* WHAT IS NEEDED *
Write out every line of the records below word for word, but leave out the pictures.

* RECORDS PROVIDED *
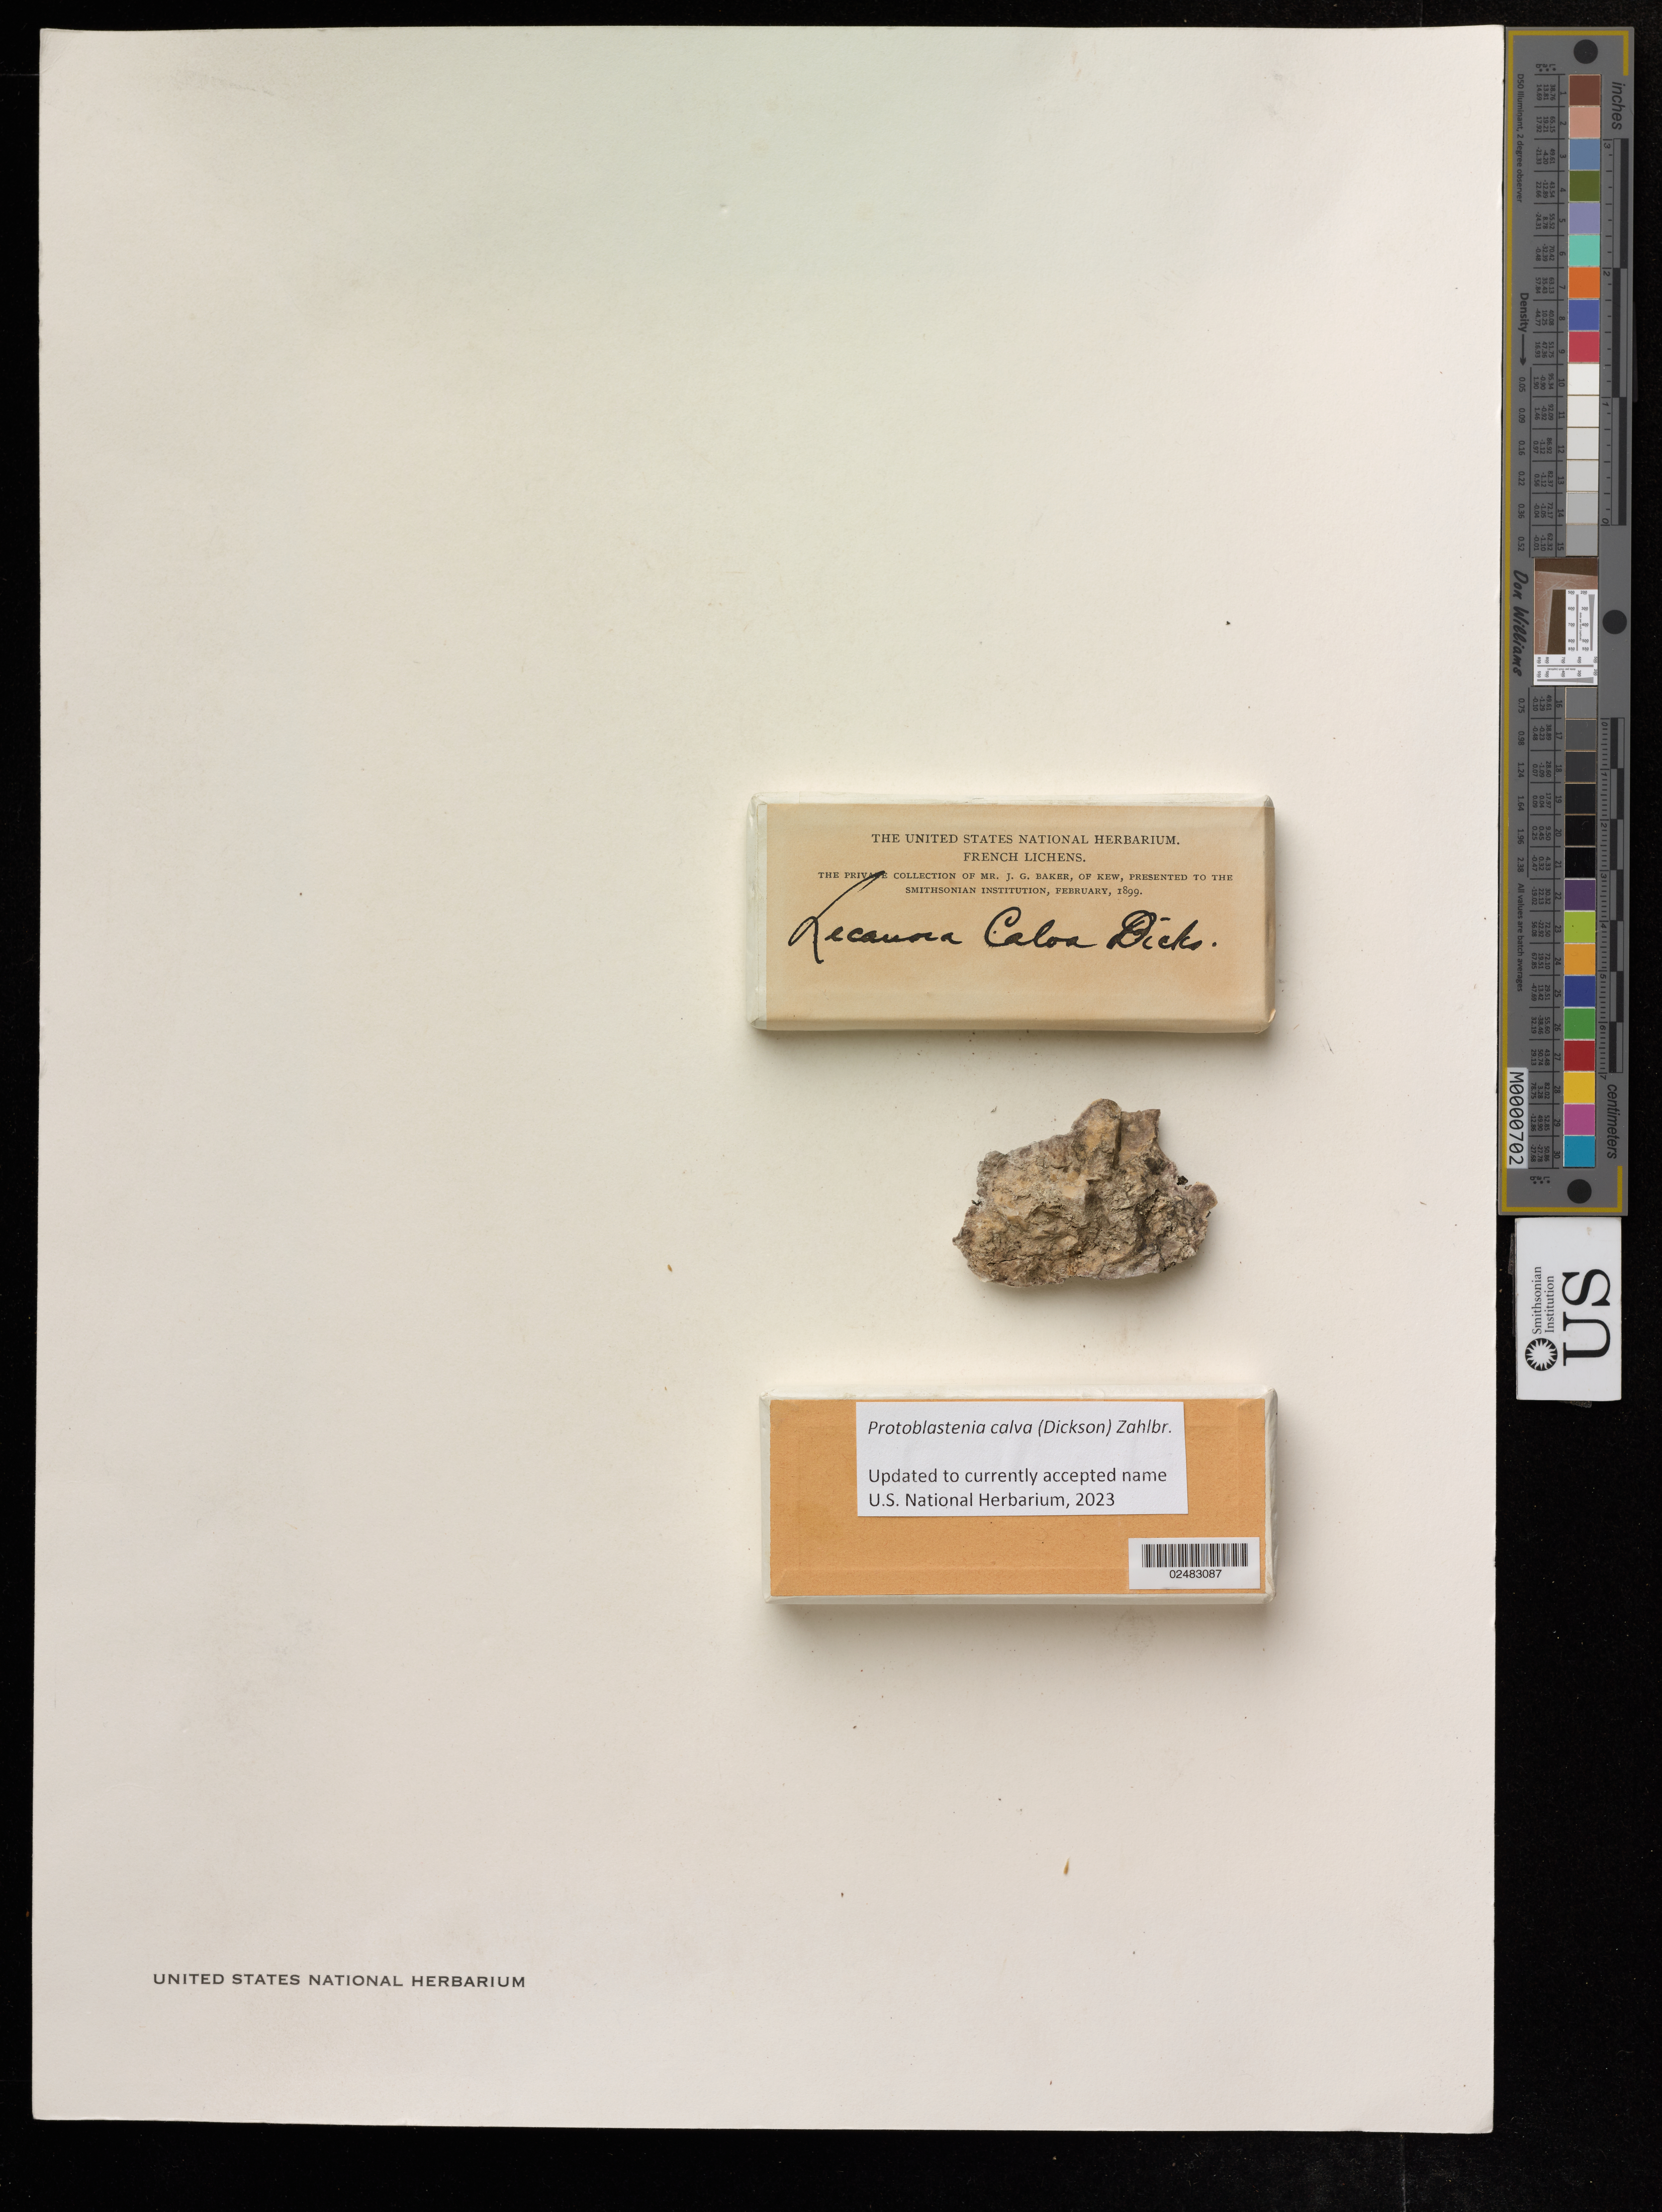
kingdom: Fungi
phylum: Ascomycota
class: Lecanoromycetes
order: Lecanorales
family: Psoraceae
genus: Protoblastenia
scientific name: Protoblastenia calva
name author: (Dicks.) Zahlbr.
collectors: A. Deseglise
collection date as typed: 6 x bre 1864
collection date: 1864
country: France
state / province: Centre-Val de Loire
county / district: Cher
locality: St. Florent.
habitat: Rochers calcaeres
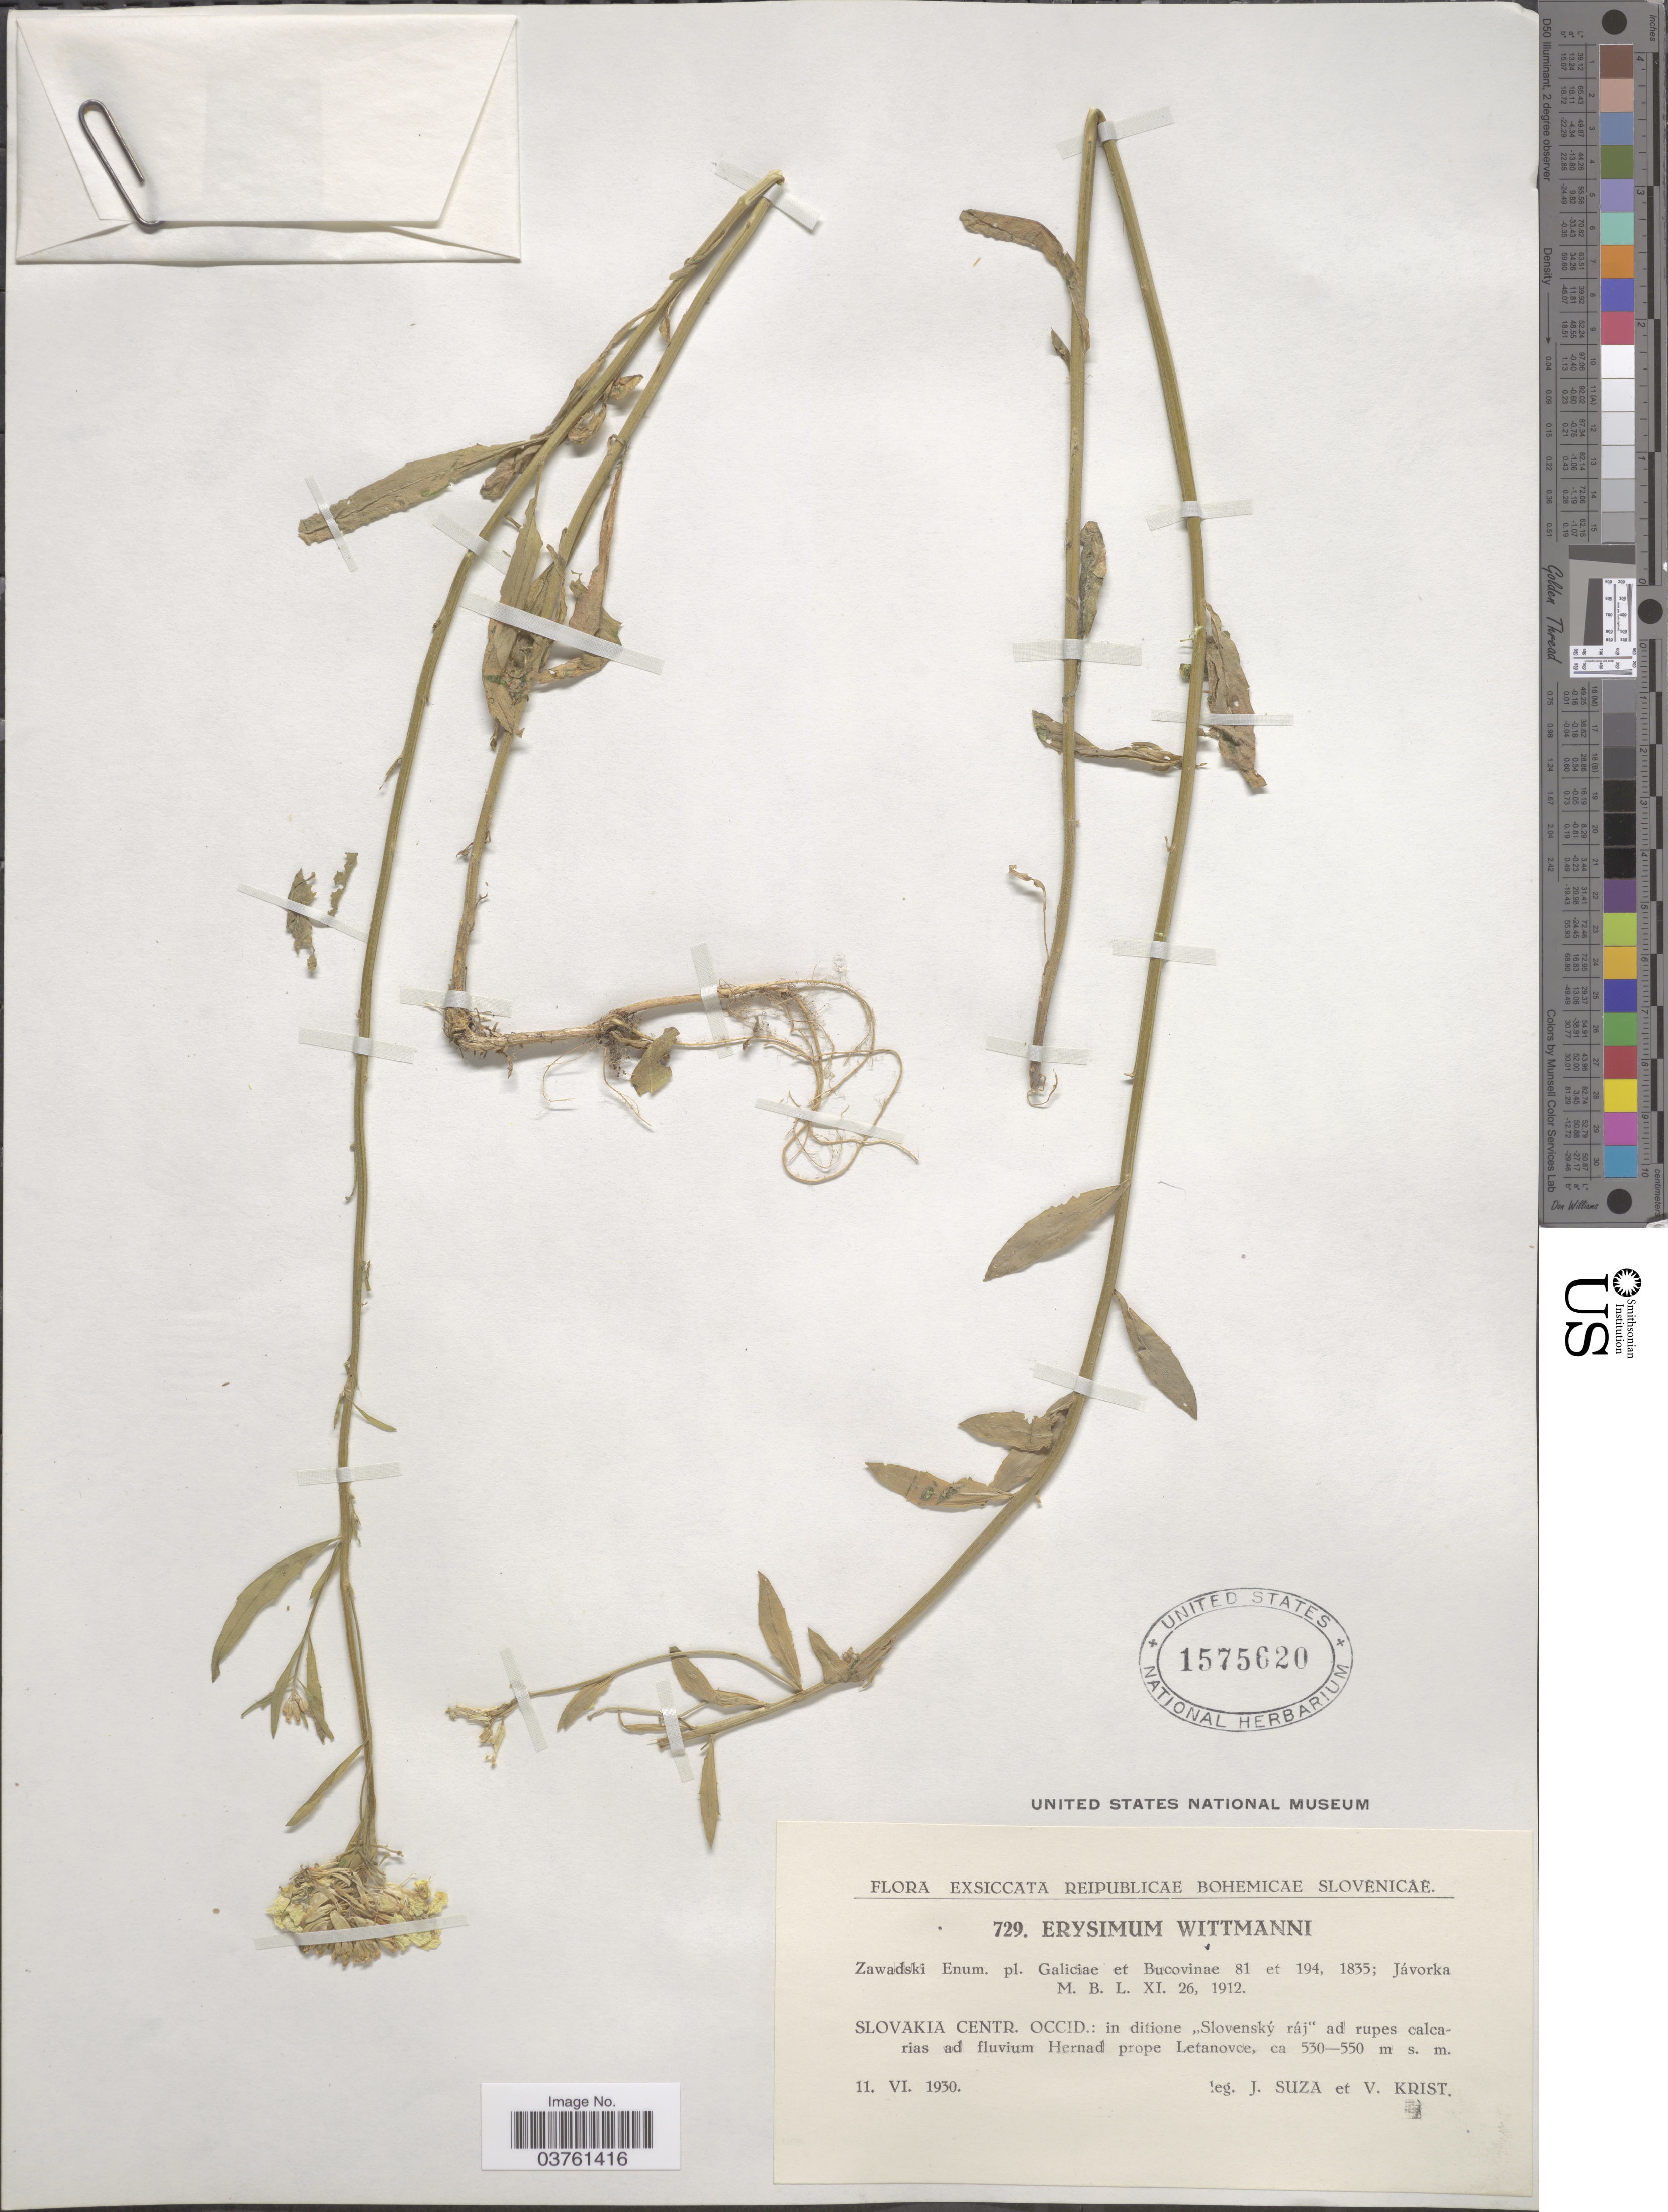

* OUTPUT OF THE EXERCISE *
kingdom: Fungi
phylum: Ascomycota
class: Lecanoromycetes
order: Lecanorales
family: Psoraceae
genus: Protoblastenia
scientific name: Protoblastenia calva
name author: (Dicks.) Zahlbr.
collectors: A. Deseglise
collection date as typed: 6 x bre 1864
collection date: 1864
country: France
state / province: Centre-Val de Loire
county / district: Cher
locality: St. Florent.
habitat: Rochers calcaeres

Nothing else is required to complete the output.